━━ Document excerpt ━━
Building Block: Queries and Views
Published: May 2010
In Microsoft SharePoint Foundation 2010, a query determines what site data or list data is returned, while a view determines how that data is displayed within the page. A view always contains a query, but a query is not always associated with a view, because a query can be used independently of a view in a managed code context. Views can be shared as view styles across lists in a Web site.
Collaborative Application Markup Language (CAML) has traditionally served as the principal means for defining queries and views in SharePoint Foundation. You can use a CAML string to define a query within the context of the server object model or the new client object model. However, SharePoint Foundation 2010 introduces an alternative method to define queries that does not require using CAML. Instead, you can now query SharePoint data directly by using the new LINQ to SharePoint provider, which allows you to query lists from server code that uses Language Integrated Query (LINQ) syntax. SPMetal is a command-line tool you can use to generate entity classes, which in turn provide an object oriented interface to the SharePoint Foundation content databases.
When working with server code that uses the Microsoft.SharePoint namespace, you define a query by instantiating an SPQuery object, and assigning a string containing CAML that defines the query to the Query property. You then pass the SPQuery object as parameter in the GetItems() method of the SPList object to return specified list items.
The most important classes to use when working with views and queries in the server and client object models include the following:
SPQuery - Defines a query.
SPViewFieldCollection – Represents the collection of fields that are returned in a view.
For information about using queries in the server object model, see How to: Return Items from a List. For information about using queries in the client object model, see Data Retrieval Overview and How to: Retrieve List Items.
━━━
━━ Records ━━
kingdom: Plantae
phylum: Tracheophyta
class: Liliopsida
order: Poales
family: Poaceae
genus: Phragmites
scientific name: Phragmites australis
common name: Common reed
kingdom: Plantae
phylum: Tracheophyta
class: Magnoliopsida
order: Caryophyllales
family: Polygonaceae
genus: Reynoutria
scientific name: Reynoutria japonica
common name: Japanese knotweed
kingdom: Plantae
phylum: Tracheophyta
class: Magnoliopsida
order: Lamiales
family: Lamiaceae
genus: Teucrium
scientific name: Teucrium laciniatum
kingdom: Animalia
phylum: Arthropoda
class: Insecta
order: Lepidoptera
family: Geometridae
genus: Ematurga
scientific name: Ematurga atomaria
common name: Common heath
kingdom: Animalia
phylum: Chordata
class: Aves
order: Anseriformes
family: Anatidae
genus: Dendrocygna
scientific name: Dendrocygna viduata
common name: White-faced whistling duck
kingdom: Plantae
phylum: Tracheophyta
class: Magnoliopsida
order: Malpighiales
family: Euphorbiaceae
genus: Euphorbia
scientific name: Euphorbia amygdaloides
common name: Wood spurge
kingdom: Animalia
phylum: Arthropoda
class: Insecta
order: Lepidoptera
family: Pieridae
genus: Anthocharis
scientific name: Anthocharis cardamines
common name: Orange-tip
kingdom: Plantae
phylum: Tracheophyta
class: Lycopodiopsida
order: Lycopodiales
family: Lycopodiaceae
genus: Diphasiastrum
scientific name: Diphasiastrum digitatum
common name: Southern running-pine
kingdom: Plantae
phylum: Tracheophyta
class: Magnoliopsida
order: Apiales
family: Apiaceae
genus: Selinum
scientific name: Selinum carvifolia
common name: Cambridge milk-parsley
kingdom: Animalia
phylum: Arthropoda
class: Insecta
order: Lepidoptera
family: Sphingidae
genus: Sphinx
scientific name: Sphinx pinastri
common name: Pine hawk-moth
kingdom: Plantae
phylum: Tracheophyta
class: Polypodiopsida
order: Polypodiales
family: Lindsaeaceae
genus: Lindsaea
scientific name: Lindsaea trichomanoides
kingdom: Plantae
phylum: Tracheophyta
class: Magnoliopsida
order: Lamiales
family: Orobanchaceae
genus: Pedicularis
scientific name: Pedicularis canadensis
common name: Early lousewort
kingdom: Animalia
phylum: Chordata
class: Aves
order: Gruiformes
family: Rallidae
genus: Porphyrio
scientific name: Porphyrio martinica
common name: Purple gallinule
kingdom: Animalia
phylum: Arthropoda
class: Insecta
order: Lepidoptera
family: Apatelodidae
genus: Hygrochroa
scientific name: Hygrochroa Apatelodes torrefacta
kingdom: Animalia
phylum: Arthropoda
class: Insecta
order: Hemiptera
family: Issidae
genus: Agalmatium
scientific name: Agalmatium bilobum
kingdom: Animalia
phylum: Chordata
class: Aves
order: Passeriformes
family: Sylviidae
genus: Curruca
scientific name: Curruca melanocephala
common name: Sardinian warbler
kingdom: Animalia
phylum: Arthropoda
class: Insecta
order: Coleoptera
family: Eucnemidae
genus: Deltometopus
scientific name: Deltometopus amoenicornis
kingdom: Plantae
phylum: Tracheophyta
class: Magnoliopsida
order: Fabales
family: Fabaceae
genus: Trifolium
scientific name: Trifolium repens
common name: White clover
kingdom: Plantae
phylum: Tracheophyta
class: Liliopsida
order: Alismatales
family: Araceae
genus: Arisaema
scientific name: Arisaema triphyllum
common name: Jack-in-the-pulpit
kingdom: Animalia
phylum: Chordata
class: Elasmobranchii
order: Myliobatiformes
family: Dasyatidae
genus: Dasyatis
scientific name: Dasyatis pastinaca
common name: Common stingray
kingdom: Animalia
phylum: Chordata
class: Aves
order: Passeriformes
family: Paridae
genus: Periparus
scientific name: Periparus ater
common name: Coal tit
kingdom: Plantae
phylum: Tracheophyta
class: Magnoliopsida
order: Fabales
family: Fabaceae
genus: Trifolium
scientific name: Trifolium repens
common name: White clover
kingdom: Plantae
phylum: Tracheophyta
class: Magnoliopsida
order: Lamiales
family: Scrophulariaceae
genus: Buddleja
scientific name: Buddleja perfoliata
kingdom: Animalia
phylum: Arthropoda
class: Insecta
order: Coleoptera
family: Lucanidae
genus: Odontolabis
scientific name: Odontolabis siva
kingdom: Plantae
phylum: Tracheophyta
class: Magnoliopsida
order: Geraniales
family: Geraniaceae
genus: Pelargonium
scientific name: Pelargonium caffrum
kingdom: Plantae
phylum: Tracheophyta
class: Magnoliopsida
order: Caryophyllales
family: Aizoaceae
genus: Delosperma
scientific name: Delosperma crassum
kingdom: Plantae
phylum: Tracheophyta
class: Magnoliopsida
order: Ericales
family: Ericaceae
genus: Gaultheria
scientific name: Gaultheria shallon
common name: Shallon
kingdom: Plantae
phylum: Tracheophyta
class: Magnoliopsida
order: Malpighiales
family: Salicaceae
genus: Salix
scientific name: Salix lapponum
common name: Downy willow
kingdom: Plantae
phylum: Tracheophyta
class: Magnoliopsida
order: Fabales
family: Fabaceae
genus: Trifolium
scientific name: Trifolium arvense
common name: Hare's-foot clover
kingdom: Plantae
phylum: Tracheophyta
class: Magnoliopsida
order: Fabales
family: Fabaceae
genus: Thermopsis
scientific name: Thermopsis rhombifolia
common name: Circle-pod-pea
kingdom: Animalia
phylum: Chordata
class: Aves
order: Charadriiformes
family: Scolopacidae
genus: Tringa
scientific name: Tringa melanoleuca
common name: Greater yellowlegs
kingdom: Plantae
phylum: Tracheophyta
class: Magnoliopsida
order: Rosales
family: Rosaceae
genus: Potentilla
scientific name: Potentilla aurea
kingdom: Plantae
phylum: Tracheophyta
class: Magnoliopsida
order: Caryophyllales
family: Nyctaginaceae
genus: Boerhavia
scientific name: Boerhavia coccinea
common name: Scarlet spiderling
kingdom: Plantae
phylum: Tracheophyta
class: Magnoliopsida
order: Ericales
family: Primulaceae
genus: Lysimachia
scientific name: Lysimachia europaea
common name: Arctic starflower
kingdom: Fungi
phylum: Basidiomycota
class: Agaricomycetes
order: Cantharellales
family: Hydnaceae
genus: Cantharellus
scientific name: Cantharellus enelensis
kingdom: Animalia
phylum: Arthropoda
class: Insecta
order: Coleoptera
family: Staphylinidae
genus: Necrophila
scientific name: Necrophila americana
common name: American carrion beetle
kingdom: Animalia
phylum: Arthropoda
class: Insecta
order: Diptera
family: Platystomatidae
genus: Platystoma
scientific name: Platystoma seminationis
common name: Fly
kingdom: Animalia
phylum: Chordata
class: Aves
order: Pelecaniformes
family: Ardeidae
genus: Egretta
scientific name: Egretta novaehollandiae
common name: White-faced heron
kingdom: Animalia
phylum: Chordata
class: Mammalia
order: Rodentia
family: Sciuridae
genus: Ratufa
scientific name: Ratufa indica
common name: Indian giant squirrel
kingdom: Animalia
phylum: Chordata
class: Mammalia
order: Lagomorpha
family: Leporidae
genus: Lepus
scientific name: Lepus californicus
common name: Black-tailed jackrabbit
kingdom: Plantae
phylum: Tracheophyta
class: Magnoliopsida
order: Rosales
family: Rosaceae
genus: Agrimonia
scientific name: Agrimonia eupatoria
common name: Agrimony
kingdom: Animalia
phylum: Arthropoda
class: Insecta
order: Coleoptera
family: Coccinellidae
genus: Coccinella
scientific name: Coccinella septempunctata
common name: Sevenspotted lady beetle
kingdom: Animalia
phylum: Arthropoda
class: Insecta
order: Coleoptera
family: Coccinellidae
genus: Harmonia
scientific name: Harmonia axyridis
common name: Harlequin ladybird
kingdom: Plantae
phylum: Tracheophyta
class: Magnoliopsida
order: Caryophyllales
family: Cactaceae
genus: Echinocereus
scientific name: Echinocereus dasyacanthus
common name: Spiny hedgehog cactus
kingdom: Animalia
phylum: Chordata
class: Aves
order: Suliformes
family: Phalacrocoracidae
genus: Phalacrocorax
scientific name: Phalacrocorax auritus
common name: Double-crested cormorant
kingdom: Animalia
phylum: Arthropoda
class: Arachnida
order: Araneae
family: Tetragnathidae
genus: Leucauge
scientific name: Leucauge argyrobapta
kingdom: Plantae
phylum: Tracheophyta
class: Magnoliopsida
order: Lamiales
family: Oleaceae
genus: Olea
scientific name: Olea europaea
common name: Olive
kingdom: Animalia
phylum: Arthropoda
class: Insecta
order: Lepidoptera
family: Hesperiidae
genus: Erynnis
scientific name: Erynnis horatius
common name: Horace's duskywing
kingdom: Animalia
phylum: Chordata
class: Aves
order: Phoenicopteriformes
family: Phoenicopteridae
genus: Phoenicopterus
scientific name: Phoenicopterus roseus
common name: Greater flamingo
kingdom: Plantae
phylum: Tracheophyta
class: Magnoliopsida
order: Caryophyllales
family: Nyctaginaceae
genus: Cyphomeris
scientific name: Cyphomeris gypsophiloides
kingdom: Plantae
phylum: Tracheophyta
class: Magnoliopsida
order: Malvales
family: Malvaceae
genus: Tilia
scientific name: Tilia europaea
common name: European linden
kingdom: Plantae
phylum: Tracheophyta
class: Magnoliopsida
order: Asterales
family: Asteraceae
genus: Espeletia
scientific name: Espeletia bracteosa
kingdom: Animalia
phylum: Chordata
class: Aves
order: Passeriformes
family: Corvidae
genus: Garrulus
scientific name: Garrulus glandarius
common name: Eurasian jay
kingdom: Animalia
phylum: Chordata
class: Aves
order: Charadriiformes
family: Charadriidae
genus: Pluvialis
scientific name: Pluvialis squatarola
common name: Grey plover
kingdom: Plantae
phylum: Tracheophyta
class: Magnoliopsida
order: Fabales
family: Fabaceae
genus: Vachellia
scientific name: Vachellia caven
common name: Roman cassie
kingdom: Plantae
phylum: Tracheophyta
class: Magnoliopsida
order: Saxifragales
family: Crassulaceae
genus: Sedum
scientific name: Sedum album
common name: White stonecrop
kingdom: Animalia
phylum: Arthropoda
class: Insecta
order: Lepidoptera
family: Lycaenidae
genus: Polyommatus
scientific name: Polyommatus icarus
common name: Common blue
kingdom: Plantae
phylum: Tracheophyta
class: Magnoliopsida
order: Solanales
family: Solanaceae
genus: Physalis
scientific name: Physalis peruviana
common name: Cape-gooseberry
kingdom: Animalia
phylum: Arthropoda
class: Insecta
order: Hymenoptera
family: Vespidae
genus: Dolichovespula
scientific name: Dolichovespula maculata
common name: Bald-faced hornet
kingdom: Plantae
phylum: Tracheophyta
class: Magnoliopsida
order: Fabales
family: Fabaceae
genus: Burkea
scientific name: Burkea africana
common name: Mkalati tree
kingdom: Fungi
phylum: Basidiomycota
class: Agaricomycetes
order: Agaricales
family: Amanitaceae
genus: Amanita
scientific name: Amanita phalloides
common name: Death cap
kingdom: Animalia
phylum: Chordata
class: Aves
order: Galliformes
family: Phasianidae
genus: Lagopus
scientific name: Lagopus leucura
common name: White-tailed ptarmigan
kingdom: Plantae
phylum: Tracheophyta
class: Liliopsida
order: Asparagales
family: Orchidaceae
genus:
━━━
■ **Work instruction 1**
Copy out the SharePoint queries and views text word for word, from "When working with server" up to and including "Defines a query.".
■ **Work instruction 2**
Carry on writing the SharePoint queries and views text from the point where it stops.
Nothing in the listing matters for this work.

■ **Task response 1**
When working with server code that uses the Microsoft.SharePoint namespace, you define a query by instantiating an SPQuery object, and assigning a string containing CAML that defines the query to the Query property. You then pass the SPQuery object as parameter in the GetItems() method of the SPList object to return specified list items.
The most important classes to use when working with views and queries in the server and client object models include the following:
SPQuery - Defines a query.

■ **Task response 2**
The CAML View schema contains a CAML query, although the Query schema is often used in contexts outside of the View schema. A view is contained within the Schema.xml file for a list, which is located in the %ProgramFiles%\Common Files\Microsoft Shared\web server extensions\14\TEMPLATE\FEATURE folder for a list definition. In SharePoint Foundation 2010, much of the view is defined through XSLT in .xsl files located in %ProgramFiles%\Common Files\Microsoft Shared\web server extensions\14\TEMPLATE\LAYOUTS\XSL. For information about XSLT views, see List Views. SharePoint Foundation 2010 introduces new Joins and ProjectFields elements that the View element can contain, which allows a list view to include fields from other lists that have been joined to the primary list.
The Microsoft.SharePoint.Linq namespace provides the following important classes that are used to implement the LINQ to SharePoint provider.
DataContext - Main gateway class that provides access to SharePoint Foundation and the functionality for LINQ querying, writing to the content databases, and object change management. GetList<T>(String) returns an EntityList<TEntity> object that represents a list that can be queried, and SubmitChanges() writes changes to the content database.
EntityList<TEntity> – Represents a list that can be queried by using LINQ. Together with a set of other "entity classes" that represent list items and field values, this list provides an object-relational mapping and interface between object-oriented .NET code and the relational structure of content databases.
EntityRef<TEntity> – Entity class that provides for deferred loading and relationship maintenance for the singleton side of a one-to-many relationship.
EntitySet<TEntity> - Entity class that provides for deferred loading and relationship maintenance for the “many” side of one-to-many and many-to-many relationships.
LookupList<T> - Entity class that represents the values of a lookup field (column) that allows multiple values.
For information about other important classes that can be used with the LINQ to SharePoint provider, see Microsoft.SharePoint.Linq. For overviews and programming tasks that describe the provider, see Managing Data with LINQ to SharePoint.